Since last I left off on the tunic, I have attached the sleeves to the vest, finished the neck and hemlines, and just about wrapped up the embroidering. Stitching by hand has taken a long time, but I think the effort has been worth the results.
Once the sleeve decorations were done, I stitched the under seam to create little loops. I then pressed the seams before attaching the sleeves to the vest.
The sleeves didn’t need any adjusting in the mockup I did, and the same was true for the actual garment, so that saved time.
I decided to understitch the neckline, as this technique helps maintain the form and gives the garment a clean lay. Understitching requires a lining that you attach (right sides together), invert, then stitch in place.
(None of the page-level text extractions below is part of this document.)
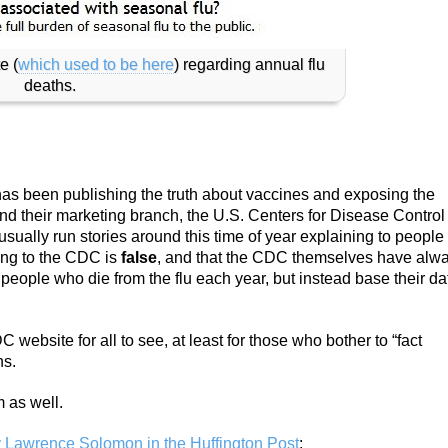
e (
which used to be here
) regarding annual flu
deaths.
as been publishing the truth about vaccines and exposing the
and their marketing branch, the U.S. Centers for Disease Control
usually run stories around this time of year explaining to people
ding to the CDC is
false
, and that the CDC themselves have alw
people who die from the flu each year, but instead base their da
website for all to see, at least for those who bother to “fact
hs.
 as well.
y Lawrence Solomon in the Huffington Post
:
I was originally going to make the lining with one continuous piece of fabric, but the cotton I bought wasn’t wide enough, so I had to piece it together. I used the unfinished neckline as my guide.
Once that was stitched together, I sewed it to the neckline, flipped it inside out, and pressed it. To finish things off, I sewed around the edge of the neckline.
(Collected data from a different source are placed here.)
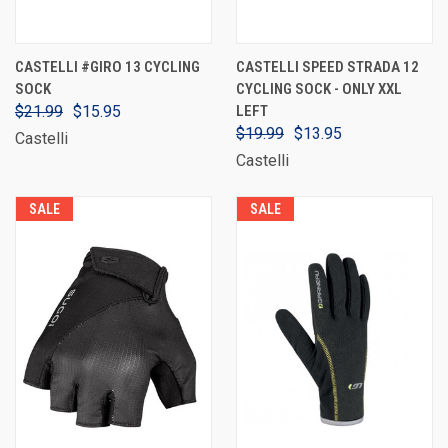
CASTELLI #GIRO 13 CYCLING
CASTELLI SPEED STRADA 12
SOCK
CYCLING SOCK - ONLY XXL
$21.99
$15.95
LEFT
$19.99
$13.95
Castelli
Castelli
SALE
SALE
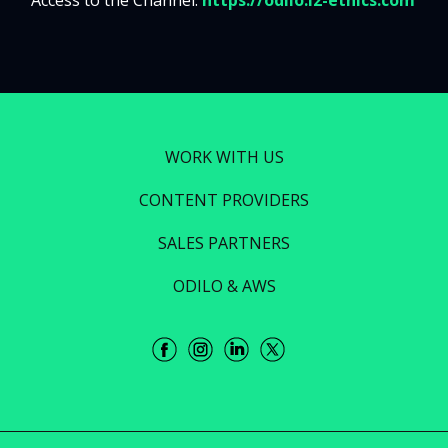
Access to the Channel:
https://odilo.i2-ethics.com
WORK WITH US
CONTENT PROVIDERS
SALES PARTNERS
ODILO & AWS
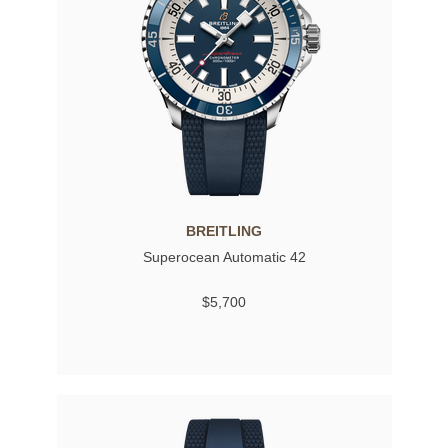
BREITLING
Superocean Automatic 42
$5,700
As you can see from the photo, I also serged the outer edges of the lining so it wouldn’t fray.
The Shoulder Pads
I intentionally made the shoulders a little wide for my frame, and that’s because I want to give the illusion of having a bigger body. After all, I’m crossplaying, and Link’s shoulders are certainly wider than mine.
However, this illusion will only work if the shoulders are filled out. So, I installed shoulder pads. I found them for a couple of dollars at a warehouse sale, and they fit perfectly. I just tacked them on in three spots along the sleeve seam.
You can also sort of see the neck lining in the above photo.